It was a nasty week for investors long the U.S. stock market. Major equity market indices were down between -1% and -1.4%. Meanwhile, the Nasdaq is down -1.8% from its early April all-time high. The Russell 2000 is off -4.6% from its late February high.
Don't hyperventilate. Corrections happen. That's why, as stocks hit all-time highs, we had been telling subscribers to raise cash.
U.S. Stocks Down... What now?
The question of what to do next has everything to do with what you think about the U.S. economy. Is the epic rally to all-time highs underpinned by a durable U.S. economic recovery? Or is the immediate-term correction the start of a bear market?
We say U.S. growth is accelerating. U.S. Retail Sales reported last week for the month of March were up 5.5% year-over-year. That's almost a 5-year high.
Meanwhile, the Consumer Price Index (CPI) slowed from 2.74% year-over-year in February to 2.38% in March. Lower inflation isn't a bad thing, Hedgeye CEO Keith McCullough points out in today's Early Look, falling inflation is actually positive for U.S. economic growth. "As inflation deflates, this thing called the GDP Deflator falls, and real GDP accelerates," he writes. (In layman's terms, inflation is subtracted from GDP growth.)
Remember, U.S. economic growth fell from 3.3% year-over-year in the first quarter of 2015 to 1.3% in the second quarter of 2016. After bottoming out, growth is rebounding once again. Fourth quarter 2016 U.S. GDP growth came in at 2.0% year-over-year.
In light of accelerating U.S. economic growth, we say buy the stock market dip.

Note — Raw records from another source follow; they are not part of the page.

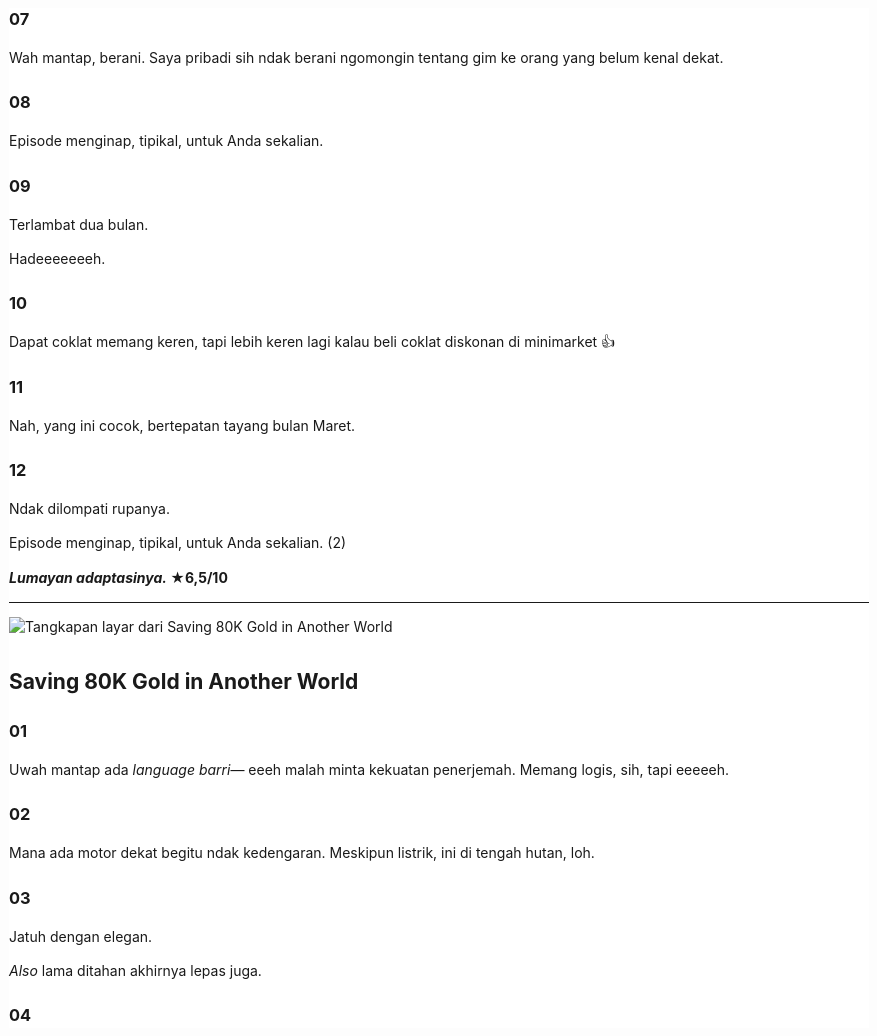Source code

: ### 07

Wah mantap, berani. Saya pribadi sih ndak berani ngomongin tentang gim ke orang yang belum kenal dekat.

### 08

Episode menginap, tipikal, untuk Anda sekalian.

### 09

Terlambat dua bulan.

Hadeeeeeeeh.

### 10

Dapat coklat memang keren, tapi lebih keren lagi kalau beli coklat diskonan di minimarket 👍

### 11

Nah, yang ini cocok, bertepatan tayang bulan Maret.

### 12

Ndak dilompati rupanya.

Episode menginap, tipikal, untuk Anda sekalian. (2)

***Lumayan adaptasinya.* ★6,5/10**

---

![Tangkapan layar dari Saving 80K Gold in Another World](https://i.postimg.cc/zvy3BQ5Y/1-dpr.jpg)

## Saving 80K Gold in Another World

### 01

Uwah mantap ada *language barri*— eeeh malah minta kekuatan penerjemah. Memang logis, sih, tapi eeeeeh.

### 02

Mana ada motor dekat begitu ndak kedengaran. Meskipun listrik, ini di tengah hutan, loh.

### 03

Jatuh dengan elegan.

*Also* lama ditahan akhirnya lepas juga.

### 04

Despite the modest selloff in stocks...
The market has been pricing in accelerating economic growth for some time now. Take a look at the Chart of the Day below with key callouts from last week's worst performing US Equity Style Factors. Importantly, we last week's market moves in the context of the six-month trend:
- High Beta Stocks (the stocks that move the most when the broader stock market heads higher) were down -2.4% versus +13.3% in the last 6 months
- Top 25% Sales Growth Stocks corrected -1.6% versus +10.6% in the last 6 months
- Top 25% EPS Growth Stocks corrected -1.7% versus +10.9% in the last 6 months
*Mean performance of Top Quintile vs. Bottom Quintile, S&P 500 Companies
Now, here are the returns for the broader U.S. stock market over the last 6 months:
- Nasdaq = +11.3%
- Russell = +11.0%
- S&P 500 = +9.2%
In other words, we think the market has this right. The modest selloff recently is a headfake within a durable bullish trend that's backstopped by an accelerating U.S. economy.